Four variants: 2 speakers (male, female) × 2 input scripts (Tamil script, Sourashtra script).
Models
| Folder | Speaker | Input Script | Training Steps |
|---|---|---|---|
Sourashtra-Male_Script-tamil |
Male | Tamil (தமிழ்) | 300,000 |
Sourashtra-Male_Script-sourashtra |
Male | Sourashtra (ꢪꢾꢥꢶꢒ) | 300,000 |
Sourashtra-Female_Script-tamil |
Female | Tamil (தமிழ்) | 340,000 |
Sourashtra-Female_Script-sourashtra |
Female | Sourashtra (ꢪꢾꢥꢶꢒ) | 340,000 |
Each folder contains best_model.pth, config.json, inference.py, and requirements.txt.
Setup
pip install -r requirements.txt
For GPU inference, install the CUDA-enabled PyTorch build matching your driver first — see pytorch.org.
Usage
Run inference.py from inside the model folder:
# Male — Tamil script
cd Sourashtra-Male_Script-tamil
python inference.py "சொராஷ்ட்ர மொழி" -o output.wav
# Male — Sourashtra script
cd Sourashtra-Male_Script-sourashtra
python inference.py "ꢪꢾꢥꢶꢒ ꢪꢒꢡ" -o output.wav
# Female — Tamil script
cd Sourashtra-Female_Script-tamil
python inference.py "சொராஷ்ட்ர மொழி" -o output.wav
# Female — Sourashtra script
cd Sourashtra-Female_Script-sourashtra
python inference.py "ꢪꢾꢥꢶꢒ ꢪꢒꢡ" -o output.wav
Use --gpu <id> to select a GPU, or --cpu to force CPU inference.
Script Notes
The Tamil-script and Sourashtra-script models produce speech from the same speaker — only the input orthography differs. Choose based on your text source.

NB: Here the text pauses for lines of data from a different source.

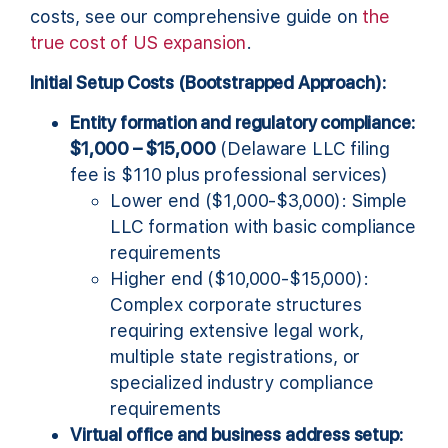
costs, see our comprehensive guide on
the
true cost of US expansion
.
Initial Setup Costs (Bootstrapped Approach):
Entity formation and regulatory compliance:
$1,000 – $15,000
(Delaware LLC filing
fee is $110 plus professional services)
Lower end ($1,000-$3,000): Simple
LLC formation with basic compliance
requirements
Higher end ($10,000-$15,000):
Complex corporate structures
requiring extensive legal work,
multiple state registrations, or
specialized industry compliance
requirements
Virtual office and business address setup:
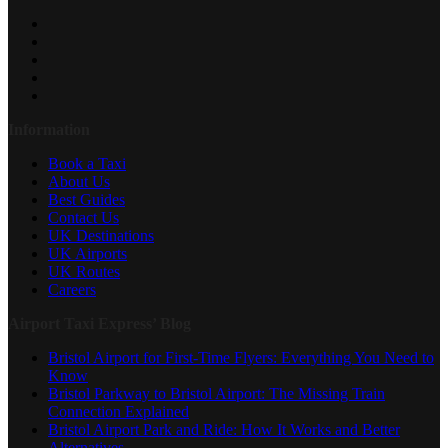
Information
Book a Taxi
About Us
Best Guides
Contact Us
UK Destinations
UK Airports
UK Routes
Careers
Airport Taxi Express’ Blog
Bristol Airport for First-Time Flyers: Everything You Need to
Know
Bristol Parkway to Bristol Airport: The Missing Train
Connection Explained
Bristol Airport Park and Ride: How It Works and Better
Alternatives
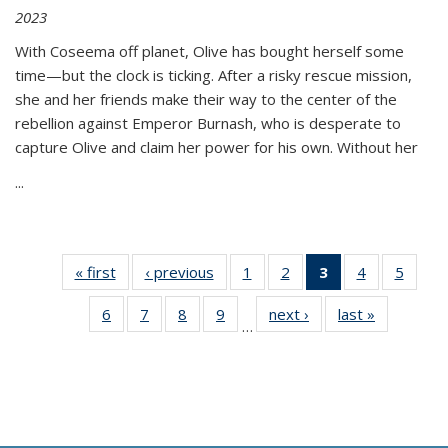
2023
With Coseema off planet, Olive has bought herself some
time—but the clock is ticking. After a risky rescue mission,
she and her friends make their way to the center of the
rebellion against Emperor Burnash, who is desperate to
capture Olive and claim her power for his own. Without her
...
« first
Thumbnail
‹ previous
Thumbnail
1
of 11
2
of 11
3
of 11
4
of 11
5
of
list:
list:
Thumbnail
Thumbnail
Thumbnail
Thumbnail
Thum
6
of 11
7
of 11
8
of 11
9
of 11
next ›
Thumbnail
last »
Thumbnai
Publications
Publications
list:
list:
list:
list:
lis
…
Thumbnail
Thumbnail
Thumbnail
Thumbnail
list:
list:
Publications
Publications
Publications
Publications
Public
list:
list:
list:
list:
Publications
Publicatio
(Current
Publications
Publications
Publications
Publications
page)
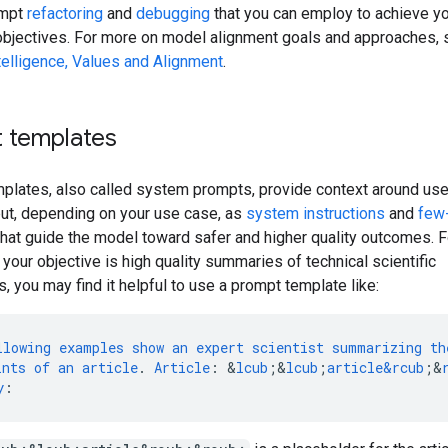
ompt
refactoring
and
debugging
that you can employ to achieve y
objectives. For more on model alignment goals and approaches,
Intelligence, Values and Alignment
.
 templates
plates, also called system prompts, provide context around use
ut, depending on your use case, as
system instructions
and
few
hat guide the model toward safer and higher quality outcomes. F
 your objective is high quality summaries of technical scientific
s, you may find it helpful to use a prompt template like:
llowing
examples
show
an
expert
scientist
summarizing
th
ints
of
an
article
.
Article
:
&
lcub
;
&
lcub
;
article&rcub
;
&
y
:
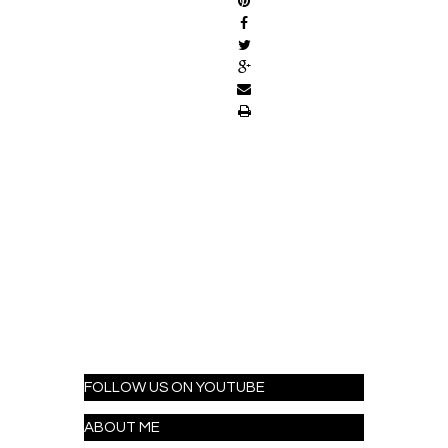
FOLLOW US ON YOUTUBE
ABOUT ME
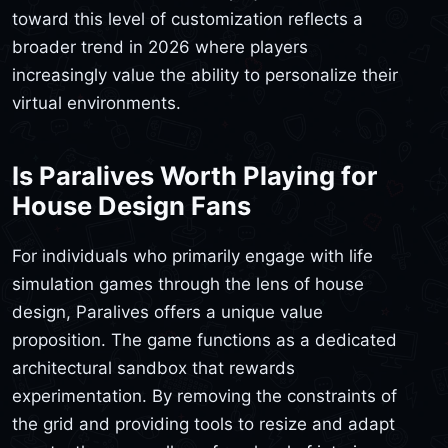
toward this level of customization reflects a
broader trend in 2026 where players
increasingly value the ability to personalize their
virtual environments.
Is Paralives Worth Playing for
House Design Fans
For individuals who primarily engage with life
simulation games through the lens of house
design, Paralives offers a unique value
proposition. The game functions as a dedicated
architectural sandbox that rewards
experimentation. By removing the constraints of
the grid and providing tools to resize and adapt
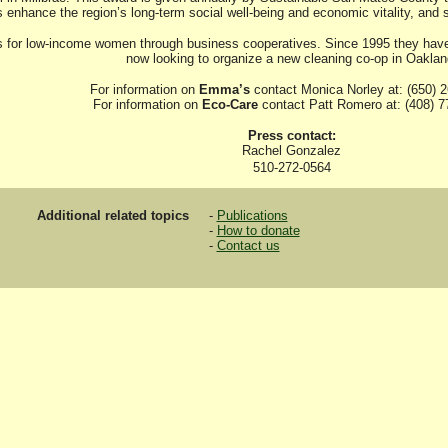
s enhance the region’s long-term social well-being and economic vitality, and
for low-income women through business cooperatives. Since 1995 they have h
now looking to organize a new cleaning co-op in Oaklan
For information on
Emma’s
contact Monica Norley at: (650) 
For information on
Eco-Care
contact Patt Romero at: (408) 7
Press contact:
Rachel Gonzalez
510-272-0564
Additional related topics
-
Publications
-
How to donate
-
Contact us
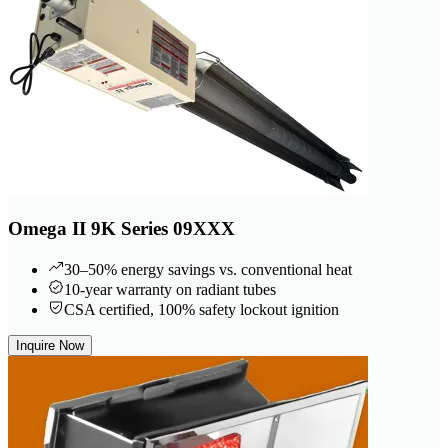
Omega II 9K Series 09XXX
30–50% energy savings vs. conventional heat
10-year warranty on radiant tubes
CSA certified, 100% safety lockout ignition
Inquire Now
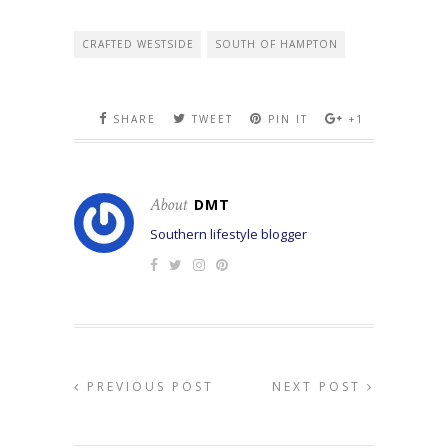
CRAFTED WESTSIDE
SOUTH OF HAMPTON
SHARE
TWEET
PIN IT
+1
About
DMT
Southern lifestyle blogger
PREVIOUS POST
NEXT POST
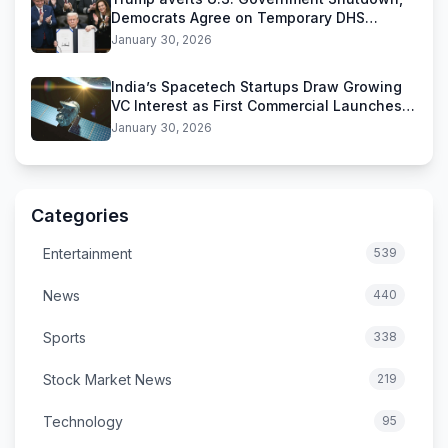
Democrats Agree on Temporary DHS
Funding Deal
January 30, 2026
India’s Spacetech Startups Draw Growing
VC Interest as First Commercial Launches
Near
January 30, 2026
Categories
Entertainment
539
News
440
Sports
338
Stock Market News
219
Technology
95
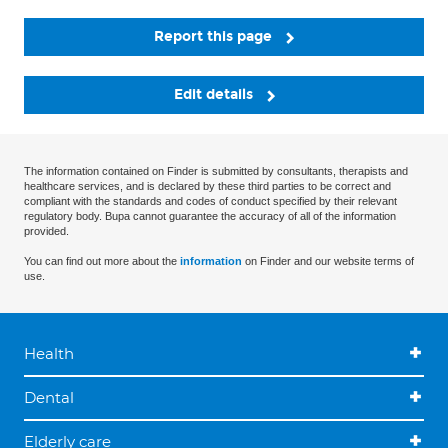
Report this page
Edit details
The information contained on Finder is submitted by consultants, therapists and
healthcare services, and is declared by these third parties to be correct and
compliant with the standards and codes of conduct specified by their relevant
regulatory body. Bupa cannot guarantee the accuracy of all of the information
provided.
You can find out more about the
information
on Finder and our website terms of
use.
Health
Dental
Elderly care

- Tamil script models — strip
:,.,'and apply NFC normalization automatically - Sourashtra script models — strip Sourashtra Danda (꣎) and Double Danda (꣏) automatically
Training
| Parameter | Value |
|---|---|
| Architecture | VITS (end-to-end, flow-based) |
| Sample rate | 22050 Hz |
| Mel bins | 80 |
| Batch size | 16 |
| Mixed precision | Yes |
| Phonemes | No (character-level) |
Male training data: ~9,800–10,000 utterances. Female training data: ~11,400 utterances.